Couture's place in the 21st century is constantly under debate and sometimes threat, and never more so than during a recession. However, Dior designer John Galliano showed that, aesthetically at least, this most extravagant, escapist and extremely expensive form of fashion – where dresses sell for more than £20,000 a piece – certainly has its place in the modern world. The British designer took his inspiration for the autumn/winter 2009-10 show from photographs of the label's founder surrounded by his favourite models in the dressing room of the salon before a show.

Accordingly, flashes of 1950s-style underwear, seamed stockings and the visible corsetry on many dresses evoked the deshabille atmosphere behind the scenes at the salon-style presentations once held by Dior. As Galliano said after the show: "I like a bit of ooh-la-la."

As usual, the clothes took classic Dior silhouettes such as jackets with nipped waists and full skirts as their starting point. However, Galliano's penchant for historical flourishes had been supplanted by seductive details such as corset lacing and bra bodices that promised to transform well-heeled customers into the most sophisticated – and high-maintenance – of femme fatales.

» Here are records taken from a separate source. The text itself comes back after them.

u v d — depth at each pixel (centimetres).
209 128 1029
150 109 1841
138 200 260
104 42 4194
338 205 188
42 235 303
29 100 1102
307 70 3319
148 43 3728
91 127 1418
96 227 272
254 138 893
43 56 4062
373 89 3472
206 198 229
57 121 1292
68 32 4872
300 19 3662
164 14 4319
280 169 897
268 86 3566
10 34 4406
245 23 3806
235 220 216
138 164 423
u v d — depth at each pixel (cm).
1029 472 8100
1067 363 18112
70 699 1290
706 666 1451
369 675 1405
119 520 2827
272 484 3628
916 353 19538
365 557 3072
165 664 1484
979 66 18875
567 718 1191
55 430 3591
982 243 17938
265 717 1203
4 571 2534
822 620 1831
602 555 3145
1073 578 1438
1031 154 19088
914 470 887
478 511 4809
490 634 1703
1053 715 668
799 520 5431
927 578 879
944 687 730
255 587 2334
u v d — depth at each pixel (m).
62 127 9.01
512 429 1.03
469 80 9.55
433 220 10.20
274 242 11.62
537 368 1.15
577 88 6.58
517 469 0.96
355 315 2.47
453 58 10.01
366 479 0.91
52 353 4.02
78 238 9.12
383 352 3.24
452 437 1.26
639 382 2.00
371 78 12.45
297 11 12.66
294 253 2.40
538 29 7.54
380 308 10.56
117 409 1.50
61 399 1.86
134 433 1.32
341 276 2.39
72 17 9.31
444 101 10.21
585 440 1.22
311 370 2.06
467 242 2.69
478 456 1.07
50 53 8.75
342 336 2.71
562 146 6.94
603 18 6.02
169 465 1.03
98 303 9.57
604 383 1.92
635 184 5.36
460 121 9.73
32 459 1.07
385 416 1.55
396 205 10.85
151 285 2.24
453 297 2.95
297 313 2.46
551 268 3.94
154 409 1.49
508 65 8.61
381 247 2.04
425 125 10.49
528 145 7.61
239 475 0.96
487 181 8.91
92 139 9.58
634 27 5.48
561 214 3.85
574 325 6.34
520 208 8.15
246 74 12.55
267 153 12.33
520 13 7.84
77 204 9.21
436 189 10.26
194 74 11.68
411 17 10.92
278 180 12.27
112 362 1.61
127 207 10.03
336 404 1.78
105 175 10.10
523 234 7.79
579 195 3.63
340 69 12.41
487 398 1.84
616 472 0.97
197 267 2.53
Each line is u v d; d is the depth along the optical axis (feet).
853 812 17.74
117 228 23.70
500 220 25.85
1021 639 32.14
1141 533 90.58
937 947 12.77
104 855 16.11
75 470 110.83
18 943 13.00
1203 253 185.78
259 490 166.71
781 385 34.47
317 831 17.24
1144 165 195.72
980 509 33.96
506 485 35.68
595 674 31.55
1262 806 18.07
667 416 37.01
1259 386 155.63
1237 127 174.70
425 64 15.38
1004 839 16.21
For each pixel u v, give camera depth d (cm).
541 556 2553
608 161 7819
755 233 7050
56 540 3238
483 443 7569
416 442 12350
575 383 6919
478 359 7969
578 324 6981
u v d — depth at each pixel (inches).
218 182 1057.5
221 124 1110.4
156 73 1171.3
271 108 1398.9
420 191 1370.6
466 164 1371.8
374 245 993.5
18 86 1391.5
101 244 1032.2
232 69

Thus a lavender mohair swing jacket was teamed with stockings and nude-coloured frilly knickers, while a fuschia dress with a meringue-shaped skirt had an underwear-style corseted bodice. In addition to saucy sheer silks, and even a powder pink ball dress with a shirt cheekily parted like a pair of curtains at the front and back, there were more modest skirt suits in raspberry, lemon and poppy red boucle and wool crepe.

Hats are always a high point of a Dior show and this time they took the form of squishy turbans, some with veils, huge feathered confections and giant scrolled bows.